** EXTRACTED RECORDS follows **
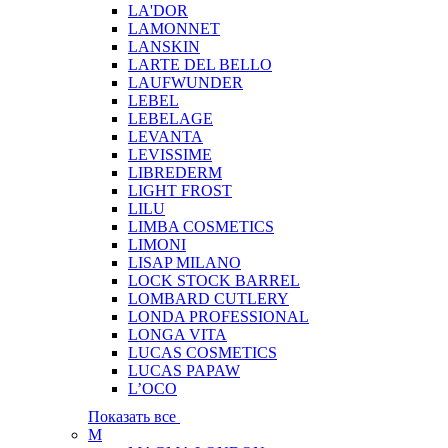
LA'DOR
LAMONNET
LANSKIN
LARTE DEL BELLO
LAUFWUNDER
LEBEL
LEBELAGE
LEVANTA
LEVISSIME
LIBREDERM
LIGHT FROST
LILU
LIMBA COSMETICS
LIMONI
LISAP MILANO
LOCK STOCK BARREL
LOMBARD CUTLERY
LONDA PROFESSIONAL
LONGA VITA
LUCAS COSMETICS
LUCAS PAPAW
L’OCO
Показать все
M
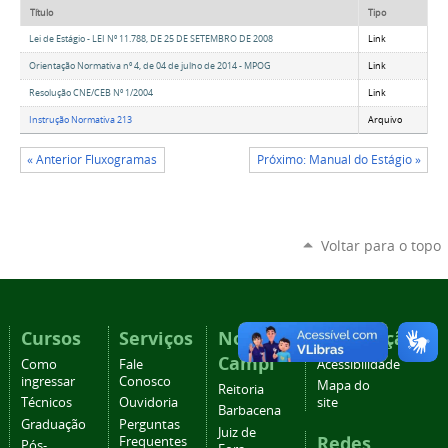
Título
Tipo
Lei de Estágio - LEI Nº 11.788, DE 25 DE SETEMBRO DE 2008
Link
Orientação Normativa nº 4, de 04 de julho de 2014 - MPOG
Link
Resolução CNE/CEB Nº 1/2004
Link
Instrução Normativa 213
Arquivo
« Anterior Fluxogramas
Próximo: Manual do Estágio »
Voltar para o topo
Cursos
Serviços
Nossos
Navegação
Campi
Como
Fale
Acessibilidade
ingressar
Conosco
Mapa do
Reitoria
Técnicos
Ouvidoria
site
Barbacena
Graduação
Perguntas
Juiz de
Redes
Frequentes
Pós-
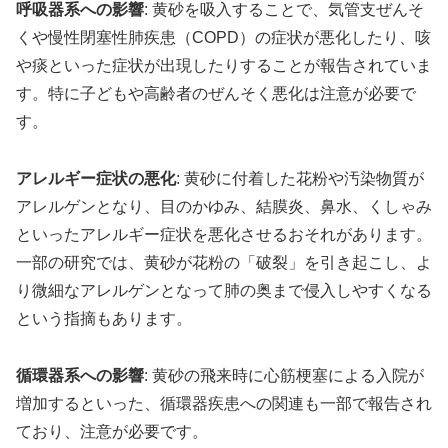
呼吸器系への影響
: 黄砂を吸入することで、気管支ぜんそ
くや慢性閉塞性肺疾患（COPD）の症状が悪化したり、咳
や痰といった症状が出現したりすることが報告されていま
す。特に子どもや高齢者のぜんそく悪化は注意が必要で
す。
アレルギー症状の悪化
: 黄砂に付着した花粉や汚染物質が
アレルゲンとなり、目のかゆみ、結膜炎、鼻水、くしゃみ
といったアレルギー症状を悪化させるおそれがあります。
一部の研究では、黄砂が花粉の「破裂」を引き起こし、よ
り微細なアレルゲンとなって肺の奥まで侵入しやすくなる
という指摘もあります。
循環器系への影響
: 黄砂の飛来時に心筋梗塞による入院が
増加するといった、循環器疾患への関連も一部で報告され
ており、注意が必要です。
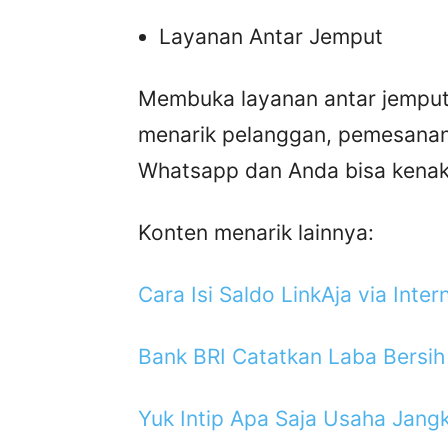
Layanan Antar Jemput
Membuka layanan antar jemput 
menarik pelanggan, pemesanan 
Whatsapp dan Anda bisa kenaka
Konten menarik lainnya:
Cara Isi Saldo LinkAja via Inte
Bank BRI Catatkan Laba Bersih 
Yuk Intip Apa Saja Usaha Jang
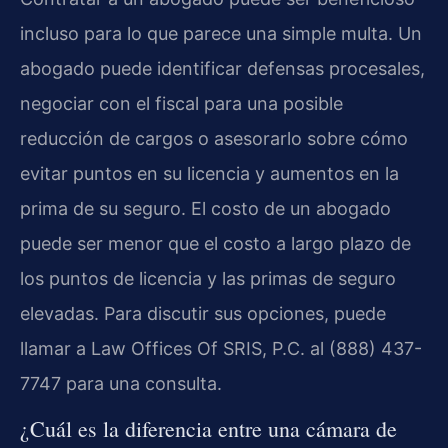
incluso para lo que parece una simple multa. Un
abogado puede identificar defensas procesales,
negociar con el fiscal para una posible
reducción de cargos o asesorarlo sobre cómo
evitar puntos en su licencia y aumentos en la
prima de su seguro. El costo de un abogado
puede ser menor que el costo a largo plazo de
los puntos de licencia y las primas de seguro
elevadas. Para discutir sus opciones, puede
llamar a Law Offices Of SRIS, P.C. al (888) 437-
7747 para una consulta.
¿Cuál es la diferencia entre una cámara de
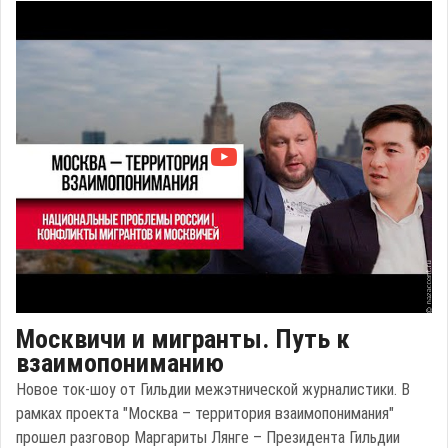
Москвичи и мигранты. Путь к
взаимопониманию
Новое ток-шоу от Гильдии межэтнической журналистики. В
рамках проекта "Москва – территория взаимопонимания"
прошел разговор Маргариты Лянге – Президента Гильдии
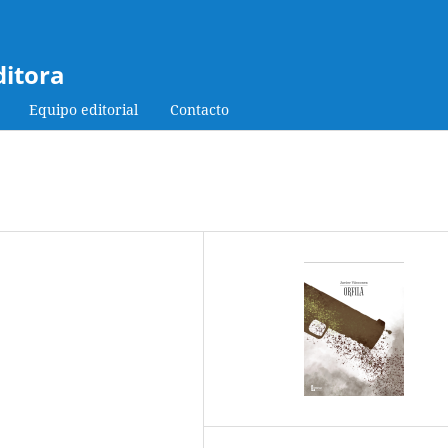
ditora
Equipo editorial
Contacto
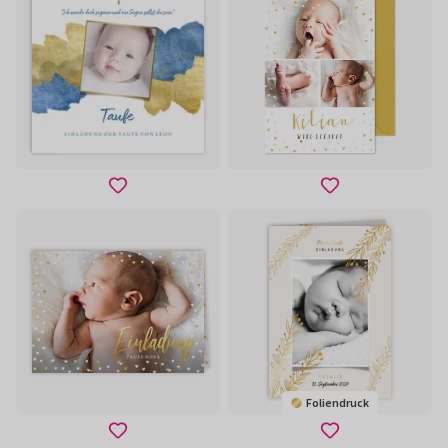
Foliendruck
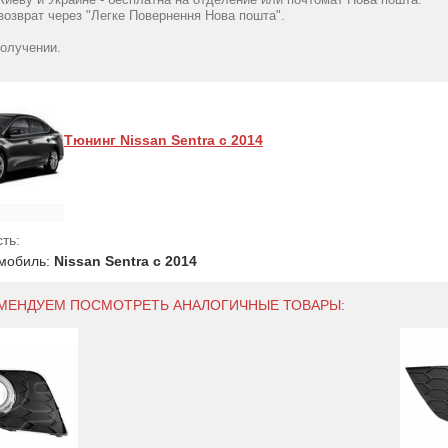
озврат через "Легке Повернення Нова пошта".
получении.
Тюнинг Nissan Sentra с 2014
ть:
мобиль:
Nissan Sentra с 2014
ОМЕНДУЕМ ПОСМОТРЕТЬ АНАЛОГИЧНЫЕ ТОВАРЫ:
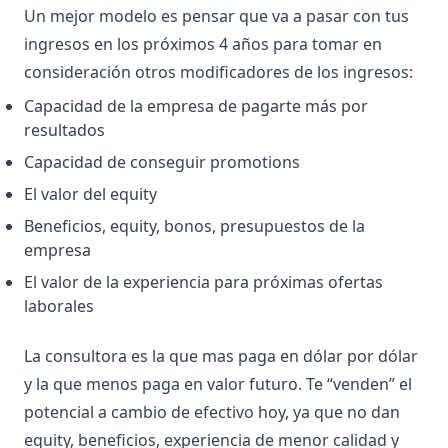
Un mejor modelo es pensar que va a pasar con tus
ingresos en los próximos 4 años para tomar en
consideración otros modificadores de los ingresos:
Capacidad de la empresa de pagarte más por
resultados
Capacidad de conseguir promotions
El valor del equity
Beneficios, equity, bonos, presupuestos de la
empresa
El valor de la experiencia para próximas ofertas
laborales
La consultora es la que mas paga en dólar por dólar
y la que menos paga en valor futuro. Te “venden” el
potencial a cambio de efectivo hoy, ya que no dan
equity, beneficios, experiencia de menor calidad y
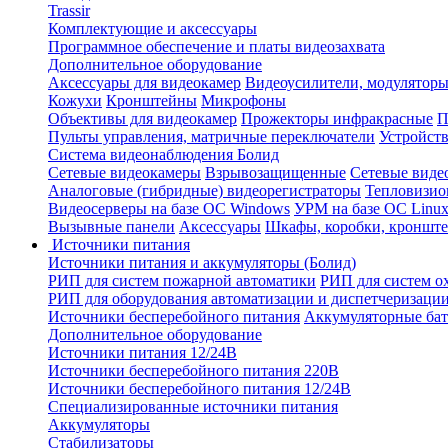
Trassir
Комплектующие и аксессуары
Программное обеспечение и платы видеозахвата
Дополнительное оборудование
Аксессуары для видеокамер
Видеоусилители, модуляторы
Кожухи
Кронштейны
Микрофоны
Объективы для видеокамер
Прожекторы инфракрасные
П
Пульты управления, матричные переключатели
Устройств
Система видеонаблюдения Болид
Сетевые видеокамеры
Взрывозащищенные
Сетевые виде
Аналоговые (гибридные) видеорегистраторы
Тепловизио
Видеосерверы на базе ОС Windows
УРМ на базе ОС Linu
Вызывные панели
Аксессуары
Шкафы, коробки, кронште
Источники питания
Источники питания и аккумуляторы (Болид)
РИП для систем пожарной автоматики
РИП для систем о
РИП для оборудования автоматизации и диспетчеризаци
Источники бесперебойного питания
Аккумуляторные бат
Дополнительное оборудование
Источники питания 12/24В
Источники бесперебойного питания 220В
Источники бесперебойного питания 12/24В
Специализированные источники питания
Аккумуляторы
Стабилизаторы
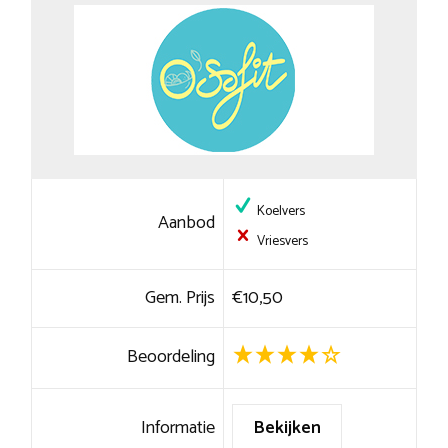
Koelvers
Aanbod
Vriesvers
Gem. Prijs
€10,50
Beoordeling
Informatie
Bekijken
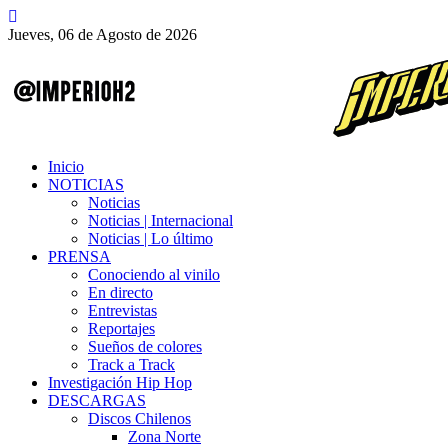
Jueves, 06 de Agosto de 2026
Inicio
NOTICIAS
Noticias
Noticias | Internacional
Noticias | Lo último
PRENSA
Conociendo al vinilo
En directo
Entrevistas
Reportajes
Sueños de colores
Track a Track
Investigación Hip Hop
DESCARGAS
Discos Chilenos
Zona Norte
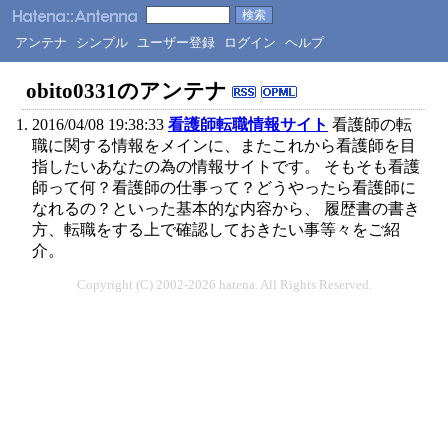
アンテナ
シンプル
ユーザー登録
ログイン
ヘルプ
obito0331のアンテナ
2016/04/08 19:38:33
看護師転職情報サイト
看護師の転
職に関する情報をメインに、またこれから看護師を目
指したいあなたの為の情報サイトです。 そもそも看護
師って何？看護師の仕事って？どうやったら看護師に
なれるの？といった基本的な内容から、 履歴書の書き
方、転職をする上で確認しておきたい事等々をご紹
介。
Copyright (C) 2002-2026 hatena. All Rights Reserved.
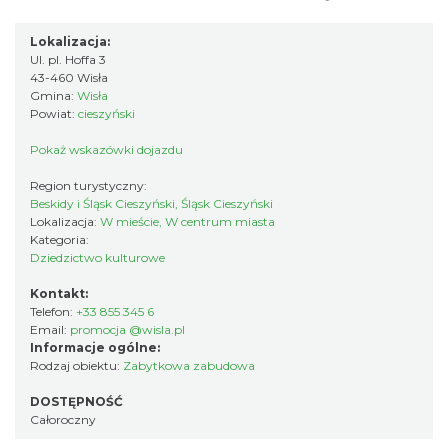
Lokalizacja:
Ul. pl. Hoffa 3
43-460 Wisła
Gmina:
Wisła
Powiat:
cieszyński
Pokaż wskazówki dojazdu
Region turystyczny:
Beskidy i Śląsk Cieszyński, Śląsk Cieszyński
Lokalizacja:
W mieście, W centrum miasta
Kategoria:
Dziedzictwo kulturowe
Kontakt:
Telefon:
+33 855 345 6
Email:
promocja @wisla.pl
Informacje ogólne:
Rodzaj obiektu:
Zabytkowa zabudowa
DOSTĘPNOŚĆ
Całoroczny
** End of EXTRACTED RECORDS **
- EXERCISE PROMPT -
Gather, from the listing above, every line carrying the word "бесперебойного".

- ANSWER BOX -
Источники бесперебойного питания
Источники бесперебойного питания 220В
Источники бесперебойного питания 12/24В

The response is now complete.